After the closing of The Barbed Wire’s primary location, The Percolator, BWOMS tried holding its events at different venues such as the Soho Lounge before finding a home at The Black Orchid Lounge, The Rock House Café and Gallery, Frozert Yogurt, Zeven Studios and The Pizza Joint.

“My goal is to not just consume culture, but produce culture,” said Project Director Richie Marrufo. “By creating our own content, even if its covers, it gives us something else to do that’s in the spirit of the arts and creativity and community.”

As organizer, promoter and host of BWOMS, Marrufo said he strives to create a welcoming space where all performers can feel comfortable enough to present.

“Everyone has their different reason for performing,” Marrufo said. “For some people it’s just to get out of the house and it’s almost therapeutic for a lot of people. Of course, there are also a lot of people that get their foot in the scene.”

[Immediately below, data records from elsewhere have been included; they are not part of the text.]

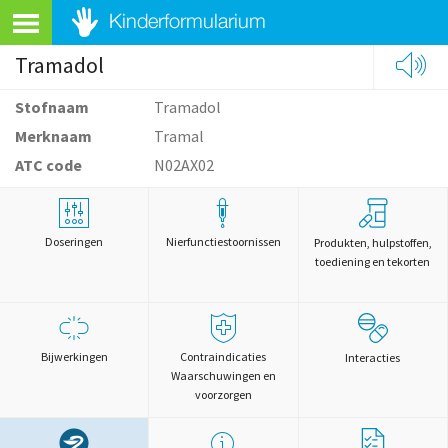
Tramadol
Stofnaam
Tramadol
Merknaam
Tramal
ATC code
N02AX02
Doseringen
Nierfunctiestoornissen
Produkten, hulpstoffen,
toediening en tekorten
Bijwerkingen
Contraindicaties
Interacties
Waarschuwingen en
voorzorgen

Marrufo, who teaches English at El Paso Community College and is a poet and musician, attributes its success to the talent of the performers. The Barbed Wire Open Mic has served as a home for several artists and musicians such as Coyote Blue, Candance and Jupiter Junkies, who have all earned local reputations and gigs at other venues after performing at BWOMS.

Frozert Yogurt owner Amanda Mathis-Ozer, said that in her home town of Nashville, Tennessee, open mics are common.

“It was just a dynamic that I really enjoyed,” said Mathis-Ozer. “I see it as a way to support the local arts in general and just have fun.”

Stephanie Solomon, who has witnessed several of Frozert’s open mics as an employee, said that the open mics are always very different and fun to watch.

“It’s less pressure and it’s a good way to connect,” said Marrufo. “I feel as long as I’ve been doing this, every single open mic is organic in its own way.”

BWOMS has received the 2016 Texas Spoken Word Association award for “Best Open Mic,” EPCC’s 2016 “Community Spirit Award” and has the support of both the El Paso Museum and Cultural Affairs Department and the Texas Commission on the Arts.

Open mic nights are held every other Tuesday at The Black Orchid Lounge, the second Tuesday of each month at Frozert Yogurt, Sundays during the 306 Sessions at Zeven Music Studios and the last Saturday of every month at The Rock House Cafe and Gallery.